(Text provided):

________________

The Elements of Innovation Discovered
The Elements of Innovation Discovered
Metal Tech News - April 2, 2024
University of Texas Jackson School of Geosciences Bureau of Economic Geology associate research professors Esti Ukar (left) and Toti Larson are leading a project to produce geologic hydrogen from iron-rich rock formations.
Click photo for more information on Esti Ukar's research into the storage of CO2 in nickel-rich ultramafic rocks.
Hydrogen is a highly combustible gas that only emits water into the atmosphere when it is burned, making it an ideal fuel for the clean energy future. This green fuel, however, has the paradoxical distinction of being the most abundant element in the universe but extremely scarce in its pure form here on Earth.
Hydrogen's abundance enigma that stems from the gas' elemental nature – it is so light that it simply ascends out of our atmosphere and disperses into space – has scientists investigating ways to split this element off other compounds such as water or natural gas.
Now, researchers at the University of Texas at Austin are investigating the potential of catalyzing geological hydrogen – Earth's natural capacity to produce this green energy gas.
"We're producing hydrogen from rocks," said Toti Larson, a research associate professor at the University of Texas Jackson School of Geosciences Bureau of Economic Geology and the lead researcher on the project.

________________

(Given entries):

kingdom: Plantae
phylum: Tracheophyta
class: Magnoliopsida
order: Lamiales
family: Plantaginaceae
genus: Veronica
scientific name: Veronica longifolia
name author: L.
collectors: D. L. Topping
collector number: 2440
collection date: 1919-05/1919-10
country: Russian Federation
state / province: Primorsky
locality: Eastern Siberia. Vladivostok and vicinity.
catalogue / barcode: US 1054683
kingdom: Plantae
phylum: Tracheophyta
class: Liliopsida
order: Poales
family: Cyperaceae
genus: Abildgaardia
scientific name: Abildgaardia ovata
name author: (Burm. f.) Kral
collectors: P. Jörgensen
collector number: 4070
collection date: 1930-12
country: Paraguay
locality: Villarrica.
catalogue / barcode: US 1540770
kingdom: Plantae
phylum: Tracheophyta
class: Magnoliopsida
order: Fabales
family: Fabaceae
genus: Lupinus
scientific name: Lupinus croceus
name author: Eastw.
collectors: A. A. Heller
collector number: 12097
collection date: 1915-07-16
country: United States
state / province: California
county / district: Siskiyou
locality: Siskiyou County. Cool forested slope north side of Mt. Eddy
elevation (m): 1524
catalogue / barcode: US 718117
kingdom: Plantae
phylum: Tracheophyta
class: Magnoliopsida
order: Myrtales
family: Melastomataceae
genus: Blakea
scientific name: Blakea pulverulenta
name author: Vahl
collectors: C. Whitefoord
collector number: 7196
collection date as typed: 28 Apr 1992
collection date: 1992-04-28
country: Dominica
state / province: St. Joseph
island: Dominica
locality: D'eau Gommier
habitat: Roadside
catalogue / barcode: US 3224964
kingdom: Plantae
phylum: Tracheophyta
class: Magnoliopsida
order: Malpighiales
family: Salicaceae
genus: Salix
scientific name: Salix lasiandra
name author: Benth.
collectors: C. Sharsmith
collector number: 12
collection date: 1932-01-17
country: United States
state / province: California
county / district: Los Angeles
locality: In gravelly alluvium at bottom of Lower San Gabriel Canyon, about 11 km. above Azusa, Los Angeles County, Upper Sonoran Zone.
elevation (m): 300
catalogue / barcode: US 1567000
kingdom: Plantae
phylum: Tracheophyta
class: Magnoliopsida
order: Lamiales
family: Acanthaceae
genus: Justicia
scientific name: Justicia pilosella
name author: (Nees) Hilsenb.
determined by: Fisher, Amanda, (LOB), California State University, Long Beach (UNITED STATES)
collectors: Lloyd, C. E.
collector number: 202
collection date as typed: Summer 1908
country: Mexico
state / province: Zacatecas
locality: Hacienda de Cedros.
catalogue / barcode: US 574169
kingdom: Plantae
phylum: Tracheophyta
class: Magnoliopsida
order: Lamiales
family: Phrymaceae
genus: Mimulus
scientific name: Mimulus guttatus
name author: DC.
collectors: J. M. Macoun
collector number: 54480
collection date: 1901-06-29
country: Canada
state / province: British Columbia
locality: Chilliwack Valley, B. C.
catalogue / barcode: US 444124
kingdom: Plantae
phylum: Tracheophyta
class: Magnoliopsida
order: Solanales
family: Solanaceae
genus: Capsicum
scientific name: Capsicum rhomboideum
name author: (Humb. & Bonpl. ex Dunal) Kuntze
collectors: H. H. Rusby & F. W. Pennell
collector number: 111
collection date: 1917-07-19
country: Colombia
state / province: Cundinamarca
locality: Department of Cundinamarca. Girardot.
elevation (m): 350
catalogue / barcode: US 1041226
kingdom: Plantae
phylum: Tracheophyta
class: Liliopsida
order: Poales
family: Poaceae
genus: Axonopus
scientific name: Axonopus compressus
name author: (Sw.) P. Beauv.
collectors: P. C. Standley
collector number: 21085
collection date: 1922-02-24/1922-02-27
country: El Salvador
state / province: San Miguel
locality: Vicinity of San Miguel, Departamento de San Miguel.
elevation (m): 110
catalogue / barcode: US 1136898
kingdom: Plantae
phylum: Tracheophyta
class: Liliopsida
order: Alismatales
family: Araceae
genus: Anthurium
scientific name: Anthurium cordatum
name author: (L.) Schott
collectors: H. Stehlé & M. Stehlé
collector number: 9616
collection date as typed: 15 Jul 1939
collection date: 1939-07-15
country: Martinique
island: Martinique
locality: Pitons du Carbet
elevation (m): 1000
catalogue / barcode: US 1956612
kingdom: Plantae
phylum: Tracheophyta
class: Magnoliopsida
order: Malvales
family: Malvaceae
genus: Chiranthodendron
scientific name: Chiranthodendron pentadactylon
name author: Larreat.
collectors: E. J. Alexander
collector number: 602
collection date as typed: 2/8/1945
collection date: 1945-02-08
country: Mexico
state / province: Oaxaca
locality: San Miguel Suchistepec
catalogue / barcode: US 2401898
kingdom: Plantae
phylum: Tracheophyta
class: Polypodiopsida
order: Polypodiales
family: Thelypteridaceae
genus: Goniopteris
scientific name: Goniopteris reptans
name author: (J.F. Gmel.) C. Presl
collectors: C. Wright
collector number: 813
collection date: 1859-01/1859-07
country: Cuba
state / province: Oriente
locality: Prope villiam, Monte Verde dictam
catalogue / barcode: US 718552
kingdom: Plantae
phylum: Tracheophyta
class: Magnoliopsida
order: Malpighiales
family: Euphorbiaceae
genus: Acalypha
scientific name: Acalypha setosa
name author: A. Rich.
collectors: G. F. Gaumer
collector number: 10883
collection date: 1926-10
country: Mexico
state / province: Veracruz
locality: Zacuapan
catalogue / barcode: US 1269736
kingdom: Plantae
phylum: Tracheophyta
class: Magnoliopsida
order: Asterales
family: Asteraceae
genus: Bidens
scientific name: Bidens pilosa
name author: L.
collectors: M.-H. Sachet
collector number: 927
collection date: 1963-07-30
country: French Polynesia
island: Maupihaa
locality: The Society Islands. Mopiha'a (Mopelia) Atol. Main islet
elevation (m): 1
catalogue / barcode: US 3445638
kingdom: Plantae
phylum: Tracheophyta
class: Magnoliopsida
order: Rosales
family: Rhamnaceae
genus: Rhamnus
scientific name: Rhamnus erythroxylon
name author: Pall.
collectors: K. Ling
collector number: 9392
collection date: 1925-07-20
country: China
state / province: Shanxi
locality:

________________

(Directive 1):
Answer these questions from the geologic hydrogen article:
(a) What does hydrogen emit into the atmosphere when it is burned?
(b) At which university are the researchers investigating geological hydrogen?
(c) Who is the lead researcher on the project?
(Directive 2):
Why does the geologic hydrogen article say hydrogen is extremely scarce in its pure form on Earth? Answer in one to three sentences.
(Directive 3):
Duplicate the passage of the geologic hydrogen article starting at "Hydrogen's abundance enigma" and ending at "green energy gas.".
The listing is drawn from a different source than the geologic hydrogen article.

(Task output 1):
(a) Only water.
(b) The University of Texas at Austin.
(c) Toti Larson.

(Task output 2):
Hydrogen is so light that it rises out of the atmosphere and disperses into space. This is why pure hydrogen is scarce on Earth even though hydrogen is the most abundant element in the universe.

(Task output 3):
Hydrogen's abundance enigma that stems from the gas' elemental nature – it is so light that it simply ascends out of our atmosphere and disperses into space – has scientists investigating ways to split this element off other compounds such as water or natural gas.
Now, researchers at the University of Texas at Austin are investigating the potential of catalyzing geological hydrogen – Earth's natural capacity to produce this green energy gas.